Go through the listing and return every line with "Trauma" in it.
*** INFORMATION SHOWN ***
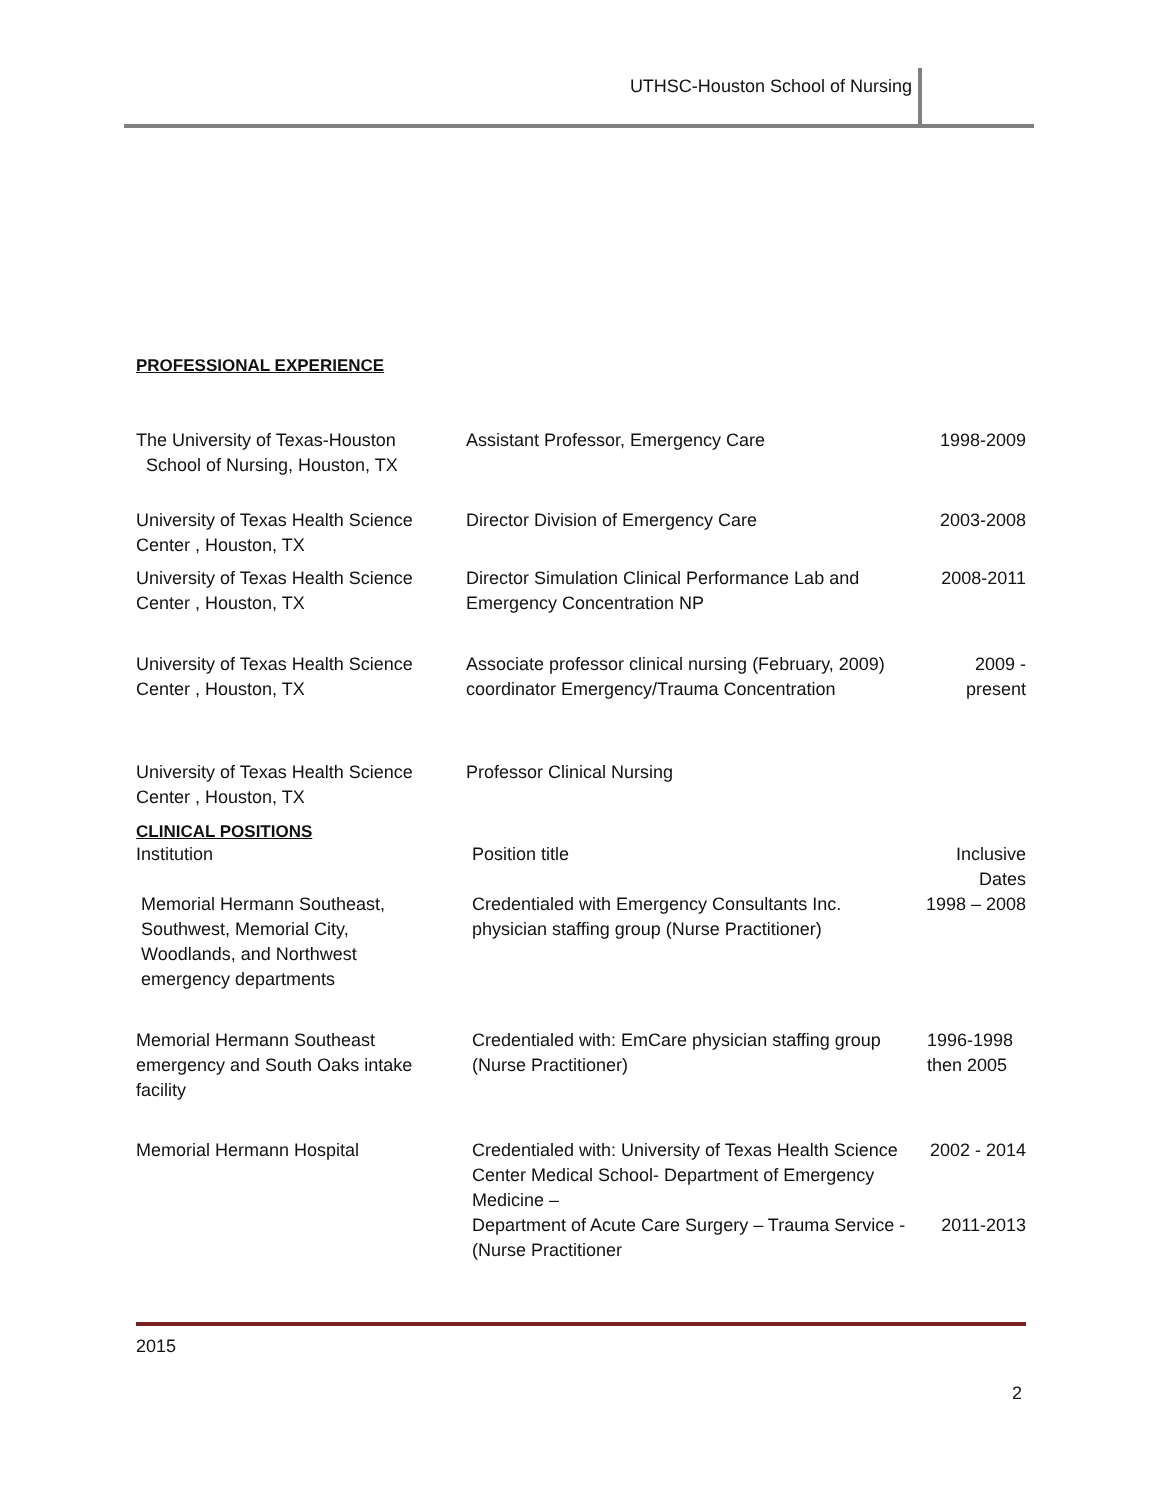UTHSC-Houston School of Nursing
PROFESSIONAL EXPERIENCE
| The University of Texas-Houston School of Nursing, Houston, TX | Assistant Professor, Emergency Care | 1998-2009 |
| University of Texas Health Science Center , Houston, TX | Director Division of Emergency Care | 2003-2008 |
| University of Texas Health Science Center , Houston, TX | Director Simulation Clinical Performance Lab and Emergency Concentration NP | 2008-2011 |
| University of Texas Health Science Center , Houston, TX | Associate professor clinical nursing (February, 2009) coordinator Emergency/Trauma Concentration | 2009 - present |
| University of Texas Health Science Center , Houston, TX | Professor Clinical Nursing | |
CLINICAL POSITIONS
| Institution | Position title | Inclusive Dates |
| Memorial Hermann Southeast, Southwest, Memorial City, Woodlands, and Northwest emergency departments | Credentialed with Emergency Consultants Inc. physician staffing group (Nurse Practitioner) | 1998 – 2008 |
| Memorial Hermann Southeast emergency and South Oaks intake facility | Credentialed with: EmCare physician staffing group (Nurse Practitioner) | 1996-1998 then 2005 |
| Memorial Hermann Hospital | Credentialed with: University of Texas Health Science Center Medical School- Department of Emergency Medicine – | 2002 - 2014 |
| | Department of Acute Care Surgery – Trauma Service - (Nurse Practitioner | 2011-2013 |
2015
2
***
• _TASK SOLUTION_:
| University of Texas Health Science Center , Houston, TX | Associate professor clinical nursing (February, 2009) coordinator Emergency/Trauma Concentration | 2009 - present |
| | Department of Acute Care Surgery – Trauma Service - (Nurse Practitioner | 2011-2013 |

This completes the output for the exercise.